У меня есть сервер WAMP 3.1.3, на котором запущена главная страница HTML, которая принимает вводные данные «дата начала», «конец» и «организация». Кнопка отправки затем передает информацию следующему php-скрипту:
<?php
$from = strtotime($_POST["fromdate"]);
$to = strtotime($_POST["todate"]);
$org = $_POST["org"];
$python = "C:\Python27\python.exe ";
$pyscript = "C:\wamp64\www\DMARC\Sample_Reports\GetOutlookAttachments.py $from $to $org";
echo $python, $pyscript;
chdir("C:\wamp64\www\DMARC\Sample_Reports");
exec("$python $pyscript");
?>
Сценарий получает данные, преобразует их в соответствующий формат и передает их в сценарий Python 2.7. Данные, которые получает скрипт python, используются для фильтрации некоторых журналов. Как только журналы отфильтрованы, скрипт Python вызывает скрипт R-markdown для создания отчета в формате HTML. Код Python, который вызывает скрипт rmarkdown:
cmd = '"C:/PROGRA~1/R/R-3.5.1/bin/x64/Rscript.exe -e \"Sys.setenv(RSTUDIO_PANDOC=\'C:/Program Files (x86)/Pandoc\'); rmarkdown::render(\'../Filter\ Tool/report.Rmd\')\""'
os.system(cmd)
Раньше я запускал скрипт python из cmd, предоставляя ему необходимые аргументы, и все работало нормально. Фильтрация, выполненная python, была правильной, rmarkdown анализировал логи и генерировал HTML-отчеты. Теперь, когда я пытаюсь запустить его из вызова PHP, я постоянно получаю следующее в apache_error.log:
Error in loadNamespace(name): there is no package called 'rmarkdown'
Я удостоверился, что R использует правильные пути для библиотек, указал путь в верхней части скрипта rmarkdown. Я убедился, что то, что входит в exec (), работает, вставляя его значение в cmd, и оно работает. Что-нибудь еще я могу попробовать?
РЕДАКТИРОВАТЬ:
В соответствии с запросом здесь находится верхняя часть скрипта уценки:
```{r setup, include=FALSE}
knitr::opts_chunk$set(echo = TRUE)
```
```{r include=FALSE}
library(XML)
library(methods)
library(readbulk)
library(zoo)
library(tidyr)
library(stringr)
library(data.table)
library(ggplot2)
library(plyr)
library(plotly)
library(IPtoCountry)
library(rworldmap)
library(knitr)
library(rmarkdown)
.libPaths(c("C:/Users/username/Documents/R/win-library/3.5", "C:/Program Files/R/R-3.5.1/library"))
```
Так как rmarkdown
не входит в число пакетов по умолчанию, загружаемых с каждым сеансом R, таких как utils
, base
, а также stats
нужно позвонить library(rmarkdown)
строка в вашем вызове команды Python, который выполняется вне ваш R скрипт
Рассмотрим также использование Python subprocss.Popen
, лучший обработчик для вызовов командной строки, чтобы даже захватить консоль и вывод ошибок с лучшей обработкой кавычек (и даже добавить Rscript
в PATH
переменная окружения и избегайте указания полного каталога для исполняемого файла).
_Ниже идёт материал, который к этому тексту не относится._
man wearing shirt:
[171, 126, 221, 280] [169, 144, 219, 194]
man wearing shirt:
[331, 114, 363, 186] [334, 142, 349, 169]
from subprocess import Popen, PIPE
# COMMAND WITH THREE ARGUMENTS
cmd = ["C:/PROGRA~1/R/R-3.5.1/bin/x64/Rscript.exe", "-e",
"Sys.setenv(RSTUDIO_PANDOC='C:/Program Files (x86)/Pandoc'); library(rmarkdown); rmarkdown::render('../Filter Tool/report.Rmd')"
p = Popen(cmd, stdin=PIPE, stdout=PIPE, stderr=PIPE)
output, error = p.communicate()
if p.returncode == 0:
print('R OUTPUT:\n {0}'.format(output))
else:
print('R ERROR:\n {0}'.format(error))
Я чувствую себя идиотом. Решение было разместить .libPaths(c("C:/Users/username/Documents/R/win-library/3.5", "C:/Program Files/R/R-3.5.1/library"))
в верхней части скрипта уценки перед загрузкой всех библиотек, чтобы указать, откуда их загружать. Я помещал это внизу.